Hydroelectric Power in California

[Shasta Lake and Dam, USBR photo]

Hydroelectric power is a major source of California's electricity. In 2013, hydroelectric power plants produced 24,075 gigawatt-hours of electricity, or 12.11 percent of the total. Hydro facilities are broken down into two categories larger than 30 megawatts capacity are called "large" hydro. Smaller than 30 MW capacity is considered "small" hydro and are totalled into the renewable energy portfolio standards. The amount of hydroelectricity produced varies each year. It is largely dependent on rainfall.

California has nearly 259 hydro plants, which are mostly located in the eastern mountain ranges and have a total dependable capacity of about 13,753 MW of capacity. The state also imports hydro-generated electricity from the Pacific Northwest.

The larger hydro plants on dams in California (such as Shasta [pictured on the right in this U.S. Bureau of Reclamation photo], Folsom, Oroville, etc.) are operated by the U.S. Bureau of Reclamation and the state's Department of Water Resources. Smaller hydro plants are operated by utilities, mainly Southern California Edison, Pacific Gas and Electric Company and Sacramento Municipal Utility District.

Two types of conventional hydroelectric facilities are dams and run-of-river. Dams raise the water level of a stream or river to an elevation necessary to create a sufficient elevation difference (water pressure, or head). Dams can be constructed of earth, concrete, steel or a combination of such materials. Dams may create secondary benefits such as flood control, recreation opportunities and water storage. Run-of-river, or water diversion, facilities typically divert water from its natural channel to run it through a turbine, and then usually return the water to the channel downstream of the turbine.

Such conventional methods offer the potential for low-cost baseload electricity, but their output is dependent on the time of year as well as annual precipitation. By contrast, pumped storage methods are typically used to provide power during peak demand periods on very short notice and are not dependent solely on runoff.

In a pumped storage facility, water is pumped during off-peak demand periods from a reservoir at a lower elevation for storage in a reservoir at a higher elevation.

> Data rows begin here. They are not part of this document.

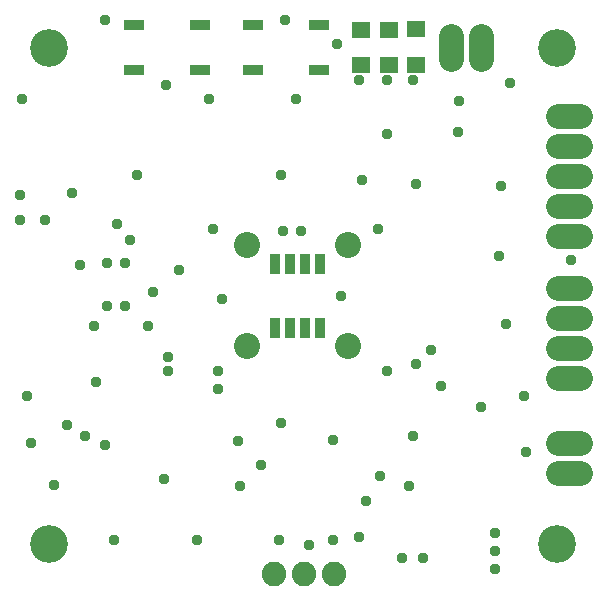
<source format=gbr>
G04 EAGLE Gerber RS-274X export*
G75*
%MOMM*%
%FSLAX34Y34*%
%LPD*%
%INSoldermask Bottom*%
%IPPOS*%
%AMOC8*
5,1,8,0,0,1.08239X$1,22.5*%
G01*
%ADD10R,0.853200X1.703200*%
%ADD11C,3.203200*%
%ADD12C,2.082800*%
%ADD13R,1.727200X0.965200*%
%ADD14C,2.082800*%
%ADD15R,1.603200X1.403200*%
%ADD16C,2.203200*%
%ADD17C,0.959600*%


D10*
X268922Y222872D03*
X256222Y222872D03*
X243522Y222872D03*
X230822Y222872D03*
X230822Y276872D03*
X243522Y276872D03*
X256222Y276872D03*
X268922Y276872D03*
D11*
X470000Y40000D03*
X470000Y460000D03*
X40000Y40000D03*
X40000Y460000D03*
D12*
X230000Y13904D03*
X255400Y13904D03*
X280800Y13904D03*
D13*
X112060Y440950D03*
X167940Y440950D03*
X112060Y479050D03*
X167940Y479050D03*
X212060Y440950D03*
X267940Y440950D03*
X212060Y479050D03*
X267940Y479050D03*
D14*
X380000Y469398D02*
X380000Y450602D01*
X405400Y450602D02*
X405400Y469398D01*
X470602Y300000D02*
X489398Y300000D01*
X489398Y325400D02*
X470602Y325400D01*
X470602Y350800D02*
X489398Y350800D01*
X489398Y376200D02*
X470602Y376200D01*
X470602Y401600D02*
X489398Y401600D01*
X489398Y100000D02*
X470602Y100000D01*
X470602Y125400D02*
X489398Y125400D01*
X489398Y180000D02*
X470602Y180000D01*
X470602Y205400D02*
X489398Y205400D01*
X489398Y230800D02*
X470602Y230800D01*
X470602Y256200D02*
X489398Y256200D01*
D15*
X303904Y445000D03*
X303904Y475000D03*
X327808Y445000D03*
X327808Y475000D03*
D16*
X207500Y292500D03*
X292500Y292500D03*
X292500Y207500D03*
X207500Y207500D03*
D15*
X350520Y445248D03*
X350520Y475248D03*
D17*
X417576Y33528D03*
X417576Y48768D03*
X344424Y88392D03*
X320040Y97536D03*
X347472Y131064D03*
X234696Y42672D03*
X417576Y18288D03*
X441960Y164592D03*
X362712Y204216D03*
X54864Y140208D03*
X21336Y164592D03*
X164592Y42672D03*
X94488Y42672D03*
X182880Y170688D03*
X481584Y280416D03*
X371856Y173736D03*
X283464Y463296D03*
X387096Y414528D03*
X385572Y388620D03*
X422148Y342900D03*
X236220Y352044D03*
X114300Y352044D03*
X175260Y416052D03*
X248412Y416052D03*
X138684Y428244D03*
X16764Y416052D03*
X59436Y336804D03*
X86868Y483108D03*
X239268Y483108D03*
X318516Y306324D03*
X178308Y306324D03*
X65532Y275844D03*
X77724Y224028D03*
X123444Y224028D03*
X86868Y123444D03*
X44196Y89916D03*
X199644Y126492D03*
X443484Y117348D03*
X326136Y185928D03*
X286512Y249936D03*
X420624Y283464D03*
X350520Y344424D03*
X429768Y429768D03*
X15240Y335280D03*
X108204Y297180D03*
X137160Y94488D03*
X356616Y27432D03*
X338328Y27432D03*
X307848Y76200D03*
X79248Y176784D03*
X236220Y141732D03*
X280416Y128016D03*
X219456Y106680D03*
X182880Y185928D03*
X350520Y192024D03*
X280416Y42672D03*
X259546Y39158D03*
X426720Y225552D03*
X405384Y155448D03*
X24384Y124968D03*
X15240Y313944D03*
X97536Y310896D03*
X36576Y313944D03*
X70104Y131064D03*
X88392Y240792D03*
X88392Y277368D03*
X103632Y240792D03*
X103632Y277368D03*
X140208Y185928D03*
X140208Y198120D03*
X185928Y246888D03*
X128016Y252984D03*
X149352Y271272D03*
X237744Y304800D03*
X326136Y387096D03*
X252984Y304800D03*
X304800Y347472D03*
X301752Y432816D03*
X326136Y432816D03*
X347472Y432816D03*
X301752Y45720D03*
X201168Y88392D03*
M02*

</source>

Electricity is then generated during peak demand periods by releasing the pumped water from the higher reservoir and allowing it to flow downhill through the hydraulic turbine(s) connected to generators.

During the off-peak pumping cycle, the pumped storage facility is a consumer of electricity: in fact, the amount of electricity required to pump the water uphill is greater than the amount of electricity that is generated when the water is released during peak demand periods. Pumped storage facilities, however, are economical because they consume low-cost off-peak electricity but generate high-value on-peak electricity.

Pumped storage methods include both typical on-stream conventional and modular off-stream technologies. The major differences between modular pumped storage (MPS) and conventional pumped storage is that MPS systems are much smaller, use closed water systems that are artificially created instead of natural waterways or watersheds, and sites are selected with predetermined elevation differences so that modular pre-engineered equipment can be used. With the exception of evaporative losses, reservoirs are charged only once, either with groundwater or even municipal wastewater.

Permitting Issues.

Some of the issues associated with conventional hydroelectric power generation and typical on-stream pumped hydroelectric storage facilities include:

  • Water resources impacts (hydroelectric facilities may change stream flows, reservoir surface area, the amount of groundwater recharge, and water temperature, turbidity [the amount of sediment in the water] and oxygen content)
  • Biological impacts such as the possible displacement of terrestrial habitat with a new lake environment, alteration of fish migration patterns, and other impacts on aquatic life due to changes in water quality and quantity
  • Possible damage to, or inundation of, archaeological, cultural or historic sites (primarily if a reservoir is created)
  • Changes in visual quality
  • Possible loss of scenic or wilderness resources
  • Increase in potential for land-slides and erosion
  • Recreational resources may be gained

Because modular pumped storage systems are not dependent on natural waterways and watersheds, they can be sited in areas that avoid many of the issues described above. In fact, desirable sites are not near rivers, lakes, streams and other sensitive environmental areas in order to avoid the regulatory complexity and time associated with conventional pumped hydroelectric storage facilities.

Original Source: Energy Aware Planning Guide II: Energy Facilities.